Compré manzanas, peras, papaya, sandía, naranja y limón. No hubo achotillos, pero sí mango verde. Compré plátano, también. Le puse tanto alcohol a cada fruta, que la vendedora me dijo: “Vaya, vaya a poner más allá. ¿No ve que me contamina todo?”
De nuevo pasé dejando en el auto las compras respectivas. Para esto, cada vez que abría y cerraba la puerta, me ponía medio frasco de gel.
Volví a la fila. Por fin me tocó. Saqué la lista...y solo se veían manchas. El alcohol borró todo. Claro, cada abierta y cerrada de la cartera era una puesta extra de alcohol. Bestia, ese rato a hacer memoria y a tratar de interpretar lo que la tinta dispersa decía.
¡Qué angustia! ¿Cómo les iba a explicar a todos lo que había pasado? Me iban a decir que soy una exagerada. Entonces compré al tanteo.

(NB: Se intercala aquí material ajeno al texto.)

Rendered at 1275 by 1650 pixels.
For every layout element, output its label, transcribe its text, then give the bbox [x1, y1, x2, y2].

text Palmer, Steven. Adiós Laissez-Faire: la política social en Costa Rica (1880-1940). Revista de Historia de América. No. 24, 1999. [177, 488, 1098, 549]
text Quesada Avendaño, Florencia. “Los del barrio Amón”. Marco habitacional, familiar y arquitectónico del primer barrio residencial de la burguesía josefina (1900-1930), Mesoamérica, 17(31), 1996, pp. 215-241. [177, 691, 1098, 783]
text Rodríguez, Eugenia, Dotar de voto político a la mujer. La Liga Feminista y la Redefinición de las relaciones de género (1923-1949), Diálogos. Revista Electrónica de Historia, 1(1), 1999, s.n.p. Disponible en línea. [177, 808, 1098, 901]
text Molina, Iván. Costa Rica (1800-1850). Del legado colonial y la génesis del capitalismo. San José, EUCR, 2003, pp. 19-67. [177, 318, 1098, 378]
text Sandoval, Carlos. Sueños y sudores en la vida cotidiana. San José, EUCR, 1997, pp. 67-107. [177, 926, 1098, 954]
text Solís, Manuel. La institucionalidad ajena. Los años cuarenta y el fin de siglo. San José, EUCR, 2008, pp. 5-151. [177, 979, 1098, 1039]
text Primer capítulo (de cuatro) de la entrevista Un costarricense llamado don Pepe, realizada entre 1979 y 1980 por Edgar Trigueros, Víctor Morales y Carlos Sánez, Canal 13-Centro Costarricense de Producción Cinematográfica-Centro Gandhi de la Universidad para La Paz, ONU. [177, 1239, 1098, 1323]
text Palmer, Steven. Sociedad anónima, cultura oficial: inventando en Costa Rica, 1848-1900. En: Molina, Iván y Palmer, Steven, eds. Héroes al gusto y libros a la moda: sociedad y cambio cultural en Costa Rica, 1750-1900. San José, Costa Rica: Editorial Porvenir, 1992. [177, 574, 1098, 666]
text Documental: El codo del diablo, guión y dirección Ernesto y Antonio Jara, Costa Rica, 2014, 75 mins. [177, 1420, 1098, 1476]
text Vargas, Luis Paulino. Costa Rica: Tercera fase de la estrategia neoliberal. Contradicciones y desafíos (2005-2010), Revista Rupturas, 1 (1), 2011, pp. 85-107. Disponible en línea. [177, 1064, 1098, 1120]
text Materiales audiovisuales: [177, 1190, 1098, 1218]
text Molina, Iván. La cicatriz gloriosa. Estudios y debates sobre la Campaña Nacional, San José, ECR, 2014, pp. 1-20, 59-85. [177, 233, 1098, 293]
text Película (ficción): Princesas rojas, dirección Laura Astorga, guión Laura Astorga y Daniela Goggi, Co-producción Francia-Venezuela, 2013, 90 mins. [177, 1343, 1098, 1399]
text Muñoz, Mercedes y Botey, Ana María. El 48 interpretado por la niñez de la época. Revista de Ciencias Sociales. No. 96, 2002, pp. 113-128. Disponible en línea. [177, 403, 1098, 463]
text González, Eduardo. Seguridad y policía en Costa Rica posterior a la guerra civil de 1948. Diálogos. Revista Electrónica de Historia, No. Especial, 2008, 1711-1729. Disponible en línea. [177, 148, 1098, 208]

El señor, que no me dejó entrar a la tienda, me entregó las cosas. Saqué el alcohol y, como si fuera un ritual sagrado, lo esparcí en cada funda. Hacía tanto calor, que de una vez me puse un poco también. Qué delicia fue sentir ese friecito, además de la sensación de desinfección.
Al regresar a mi casa, vi mucho policía municipal junto a las tiendas y al mercado. Más arriba, por el parque central, mucho movimiento de comerciantes. En el semáforo en rojo se me acercó un señor a vender mascarillas reutilizables. Sé que hice mal en no cumplir con las reglas y compré diez, sentí que debía aportar al medio ambiente y a la economía local.

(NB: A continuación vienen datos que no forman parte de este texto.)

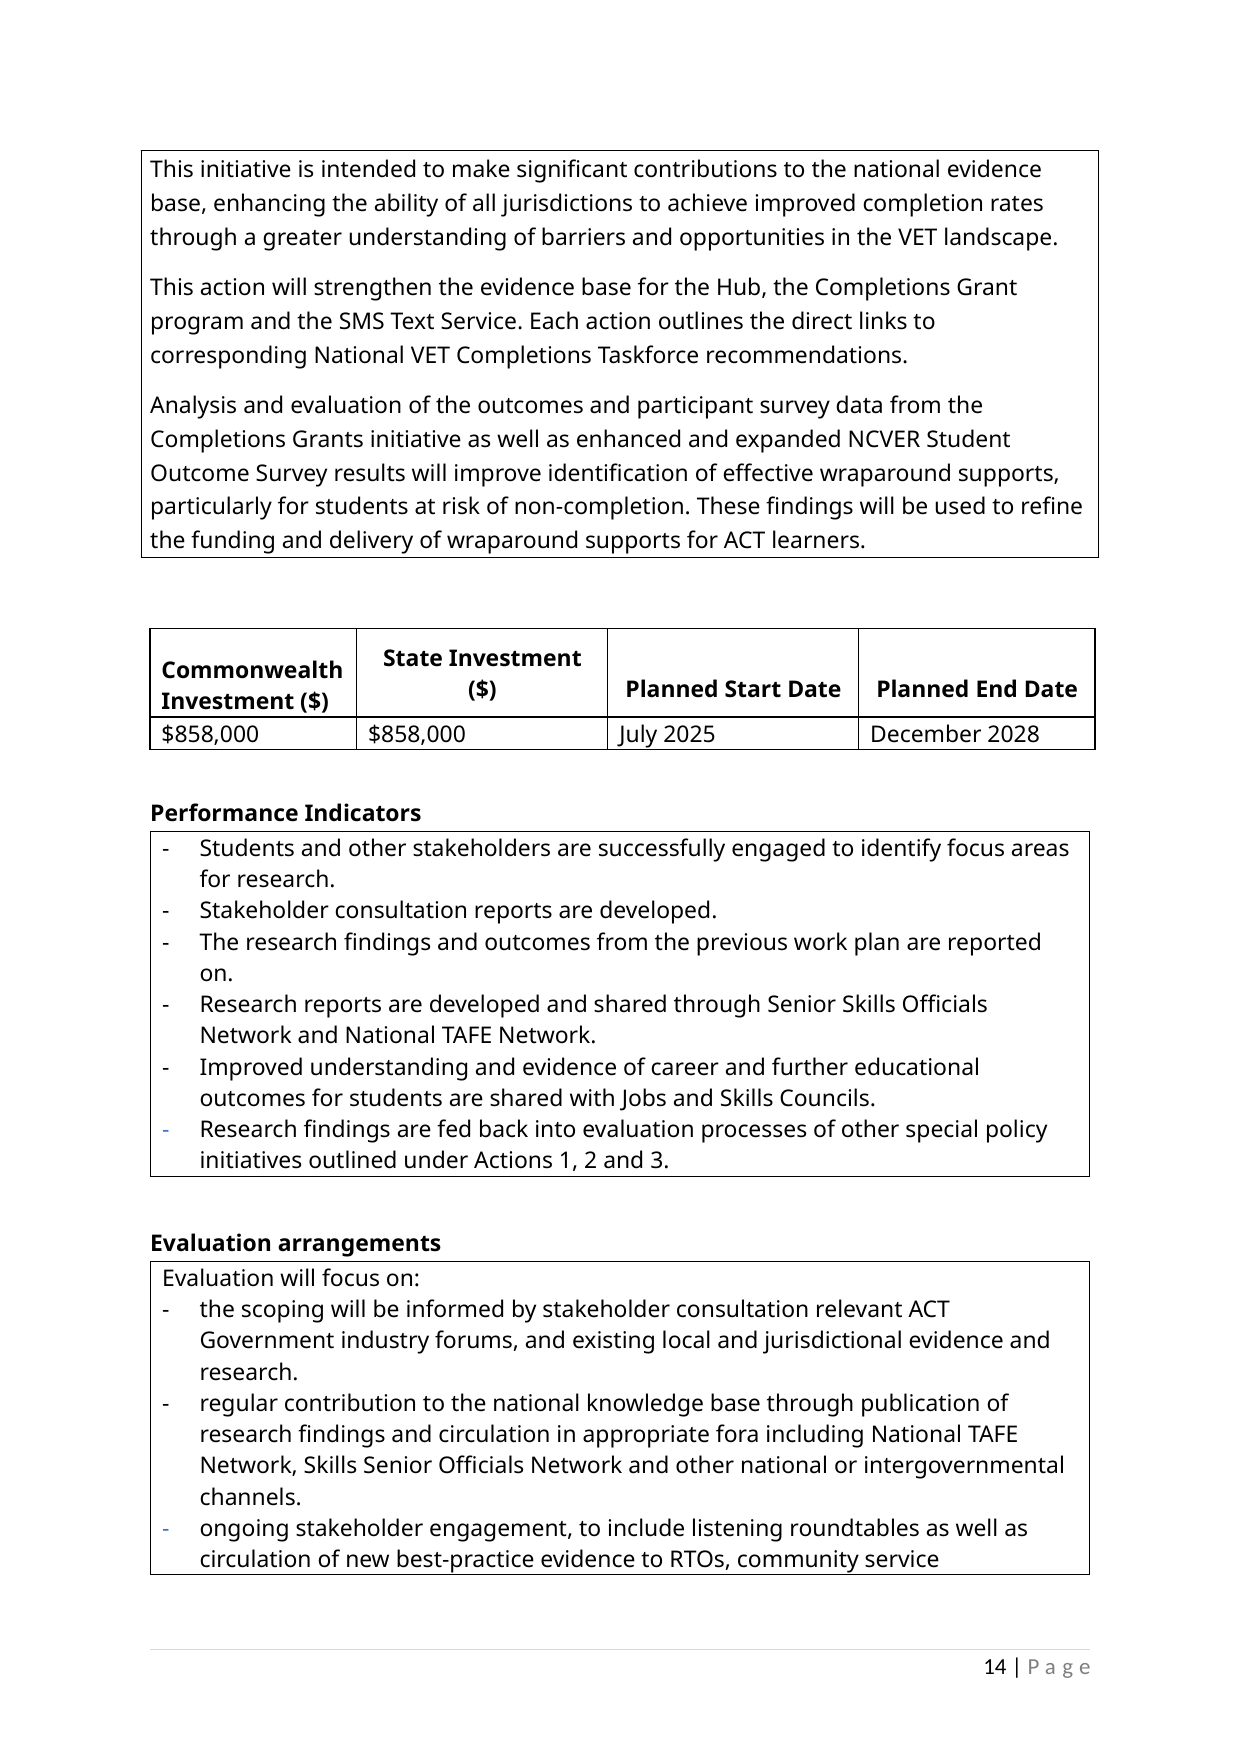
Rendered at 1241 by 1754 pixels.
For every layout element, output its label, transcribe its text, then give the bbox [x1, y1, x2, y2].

text This action will strengthen the evidence base for the Hub, the Completions Grant program and the SMS Text Service. Each action outlines the direct links to corresponding National VET Completions Taskforce recommendations. [142, 268, 1098, 370]
text Evaluation arrangements [150, 1227, 1090, 1258]
table_header Commonwealth Investment ($) [151, 629, 356, 716]
text This initiative is intended to make significant contributions to the national evidence base, enhancing the ability of all jurisdictions to achieve improved completion rates through a greater understanding of barriers and opportunities in the VET landscape. [142, 151, 1098, 252]
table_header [151, 1262, 1089, 1574]
table_cell $858,000 [151, 718, 356, 749]
text Performance Indicators [150, 797, 1090, 828]
table_cell $858,000 [357, 718, 607, 749]
table_cell July 2025 [608, 718, 858, 749]
table_header Planned End Date [859, 629, 1094, 716]
table_header Students and other stakeholders are successfully engaged to identify focus areas for research. Stakeholder consultation reports are developed. The research findings and outcomes from the previous work plan are reported on. Research reports are developed and shared through Senior Skills Officials Network and National TAFE Network. Improved understanding and evidence of career and further educational outcomes for students are shared with Jobs and Skills Councils. Research findings are fed back into evaluation processes of other special policy initiatives outlined under Actions 1, 2 and 3. [151, 832, 1089, 1176]
table_header Planned Start Date [608, 629, 858, 716]
table_cell December 2028 [859, 718, 1094, 749]
table_header State Investment ($) [357, 629, 607, 716]
text Analysis and evaluation of the outcomes and participant survey data from the Completions Grants initiative as well as enhanced and expanded NCVER Student Outcome Survey results will improve identification of effective wraparound supports, particularly for students at risk of non-completion. These findings will be used to refine the funding and delivery of wraparound supports for ACT learners. [142, 386, 1098, 557]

Total, de alguna manera hay que reactivar la economía, pensé. Ya tenía limones y le compré 20 más al señor de la esquina. La gente de verdad se arriesga para ganarse la vida. Puse tanto alcohol, que el señor me dijo que le iba a dejar ciego y entre risas acotó: “Regale un poco mejor”. Y me puso sus manos para que le echara un chorro.
Sí, reconozco que le puse demasiado. Se tuvo que secar las manos en el pantalón. Seguí por la principal y vi gente montando bici y muchos haciendo deporte, sobre todo trotando con unas pintas muy coloridas, sin mascarillas ni guantes. Pero en este sector no había ni un solo municipal. Seguí y traté de buscarle al señor que vende empanadas, las mejores del mundo, pero no le encontré. ¿Qué será de él? Pensé.
Llegué a la casa. Me bañé, me cambié y, mientras tanto, se repartieron las compras mis tíos y mis papás. Aquí estoy escondida en el baño y solo oigo, a lo lejos, sus quejas y reclamos:
–No ha traído el arroz ni el aceite.
–¿Para qué que tanto manjar de leche?
–Tampoco ha traído el pollo que le pedí.
–¿Qué tal la Valen?
–La lechuga está café, como marchita.
Lo que no saben, es lo desinfectada que está la lechuga. La próxima le mando a mi marido. Yo no salgo más.